19 of the Best Movies With the Worst ‘Uncanny Valley’ Effects

19 of the Best Movies With the Worst ‘Uncanny Valley’ Effects
Screenshot: Alita: Battle Angel/20th Century Studios

A movie doesn’t have to be a special effects extravaganza to be worth watching, but it seems like we’re increasingly uninterested in going to the theatre to see one if they’re not. And if we’re going to pay good money, we want to those special effects to look special. The move away from practical effects over the past few decades has opened up previously unimagined vistas of the imagination, and also opened the door for some deeply ugly and unconvincing computer-generated imagery — moments that don’t expand our imaginations so much as leave us scratching our heads (or laughing at the screen).

From digital doubles that move like video game characters to CGI overkill that puts people, places, and objects in situations that are only possible inside a computer, bad effects can mess with our sense of disbelief, whacking us in the head with a reminder that what we’re watching isn’t real. And then there’s the problem of the “uncanny valley,” when attempts to recreate living beings get close, but not quite close enough — to real, creating an effect that can be unintentionally (or intentionally) disturbing. Consider the new Clifford the Big Red Dog movie, which reminds us that the uncanny valley effect still applies even when what we’re seeing isn’t meant to be realistic.

→ Your tasks
a: According to the article on uncanny valley effects in movies, what three things does CGI overkill put in situations that are only possible inside a computer?
b: Repeat the part of the article on uncanny valley effects in movies starting at "A movie doesn’t" and ending at "at the screen).".
c: Proceed with the article on uncanny valley effects in movies from the point where it stops.
The material placed after this article on movie effects has nothing to do with it.

→ Given data
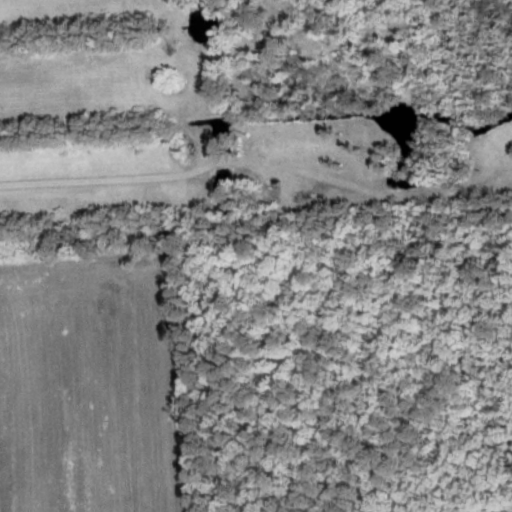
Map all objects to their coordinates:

→ Task-by-task answers
a: People, places, and objects.

b:
A movie doesn’t have to be a special effects extravaganza to be worth watching, but it seems like we’re increasingly uninterested in going to the theatre to see one if they’re not. And if we’re going to pay good money, we want to those special effects to look special. The move away from practical effects over the past few decades has opened up previously unimagined vistas of the imagination, and also opened the door for some deeply ugly and unconvincing computer-generated imagery — moments that don’t expand our imaginations so much as leave us scratching our heads (or laughing at the screen).

c:
(Though this Clifford looks significantly less disturbing than the unrelated 1994 Martin Short movie.)

Bad effects aren’t always a deal killer. Movies can still be good despite a clunky moment or two; decades later, crappy CGI can even be endearing! The 19 movies on this list are all good-to-great — despite some dodgy special effects that take you right out of the action.

Black Panther (2018)

Black Panther is top-tier Marvel, one of the best movies from a studio that rarely skimps on the special effects budget (say what you like, these things never look cheap). There’s a lot that works here, but the war rhinos — while making an impressive entrance — never quite move like real, living animals. (For the record, I’m thrilled that we’re using fewer real animals in movie productions, so I’d much rather have a slightly hinky CGI rhino than a real one.) And then there’s that final fight sequence in the futuristic train station, which might as well be an animated film.

Where to stream: Disney+

The Mist (2007)

It’s a bit overwrought, and stands as one of the darkest and most nihilistic of all Stephen King adaptations (which is saying a lot), but it’s also one of the best, exploring the ways in which people respond to calamity, both horrifically and heroically. Though the Lovecraftian creatures that live in the titular mist are only glimpsed fleetingly, they’re often rendered as a video game-style animation more likely to elicit giggles than gasps (a recurring theme with these films). There are plenty of great practical monsters in the film that stand in contrast to the various CGI tentacles, making them even more of a distraction.

Where to stream: Stan

I Am Legend (2007)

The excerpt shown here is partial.